Ahiret hayatımız için çalışmak; gelecek musibetlere karşı sabır göstermek, hüzün ve elemi metanet ile Allah (cc)’tan yardım dileyerek karşılamak, nefsine hoş gelmeyecek bir şeyi Allah (cc)’m rızası doğrultusunda tatbik etmek, cefa ve sıkıntılara göğüs germek ve her ne olursa olsun iffetini, namusunu, ırzını her şeyin üzerinde tutmak ve neticesinde mümin olarak ölmek ve cenneti hak etmek bir Müslümanın görevlerindendir.
Cennet, Müslümanlar için vaat edilmiş en büyük nimettir. Bir mümin olarak cennete olan isteğimiz kadar hazırlık yapalım ve onu hak edecek fiiller sergileyelim.
“Nimet olarak size ulaşan ne varsa, Allah (cc)’tan”(Nahl, 53. ayet)
Bizler için hazırlanmış olan cenneti, hak etmek adına ne yapıyoruz?
Samimi olmak, içten davranmak ve her şeyin önünde Allah (cc) ın rızasını düşünmek bu yolda bizim yardımcımız olacaktır.
Sahabeden bir siyahi kadın Efendimiz (sav)’in yanına gelerek; ‘ Ben sara hastasıyım, sara nöbetim geldiği zaman açılıp saçılıyorum benim için Allah (cc)’a dua et’ dedi.
Efendimiz (sav): “ Dilersen sabredersin cennetlik olursun, dilersen Allah’ a dua ederim sana şifa verir.” buyurdular.
Kadın; ‘Sabredeyim ama açılıp saçılıyorum, Allah (cc)’a dua et de açılıp saçılmayayım” dedi ve Efendimiz (sav), kadın için dua etti.

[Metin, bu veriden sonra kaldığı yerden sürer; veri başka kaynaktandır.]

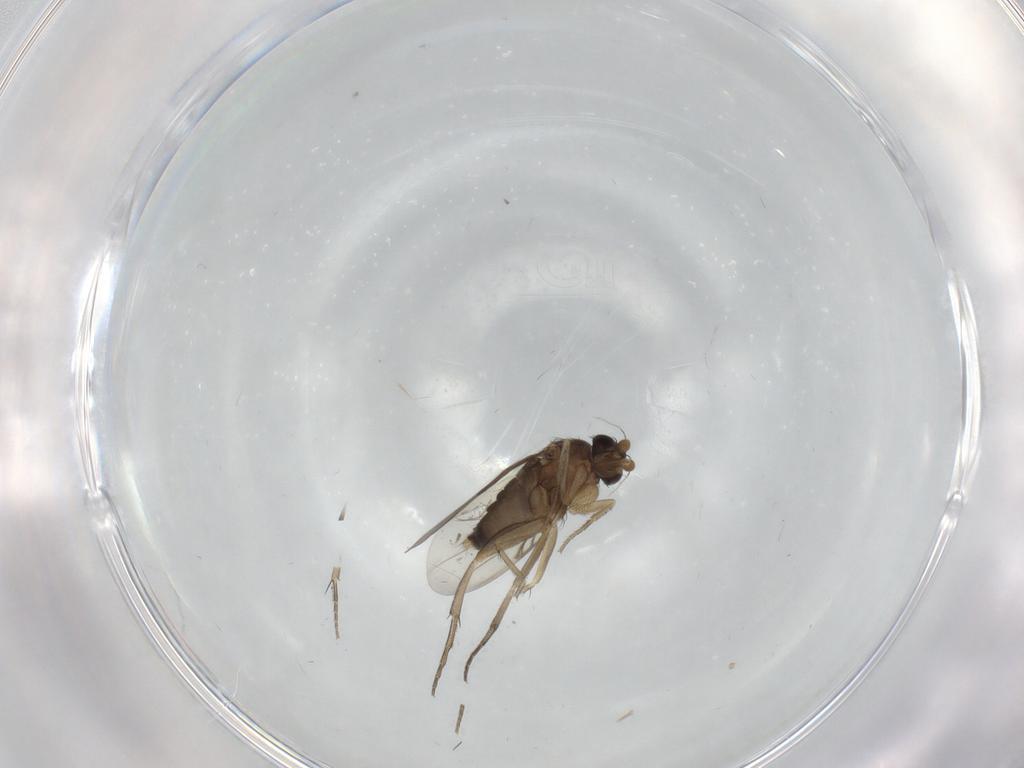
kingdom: Animalia
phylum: Arthropoda
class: Insecta
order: Diptera
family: Phoridae
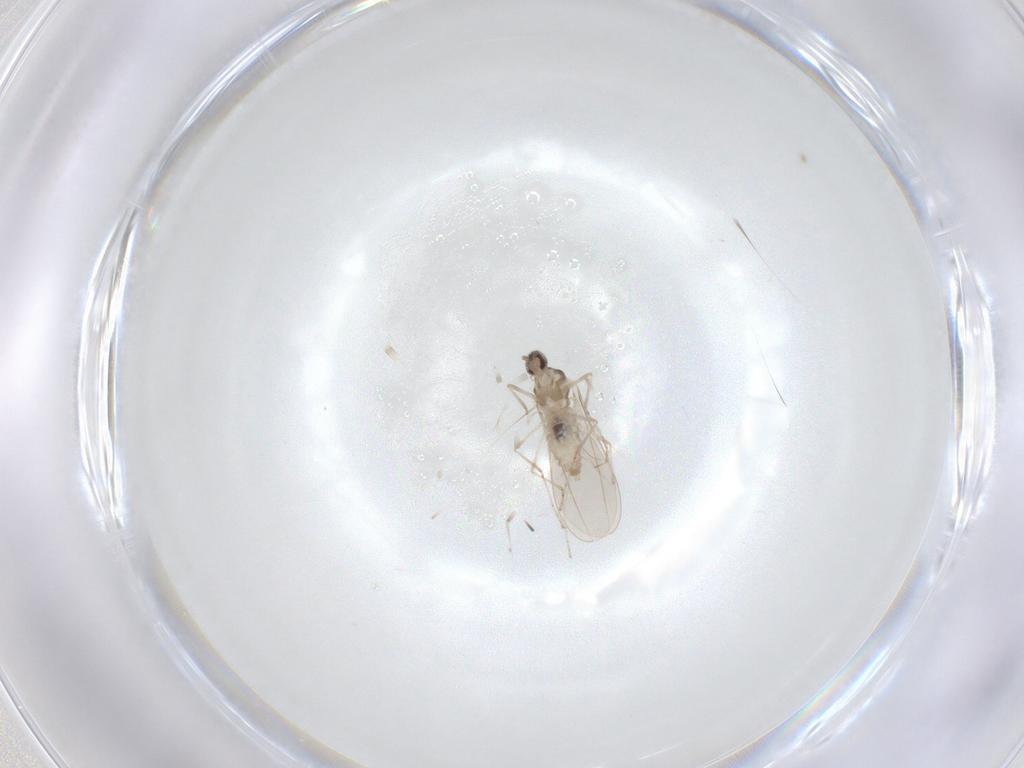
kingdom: Animalia
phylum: Arthropoda
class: Insecta
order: Diptera
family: Cecidomyiidae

Sahabe kendi aralarında bu kadından ‘Cennetlik Kadın’ diye bahsediyorlardı. Çünkü, Allah (cc)’ın razı olmayacağı bir hal onu kendi hastalığından daha fazla düşündürüyordu ve endişelendiriyordu. İşte samimi bir kadın ve Ashabın tabiri ile ‘Cennetlik Kadın’.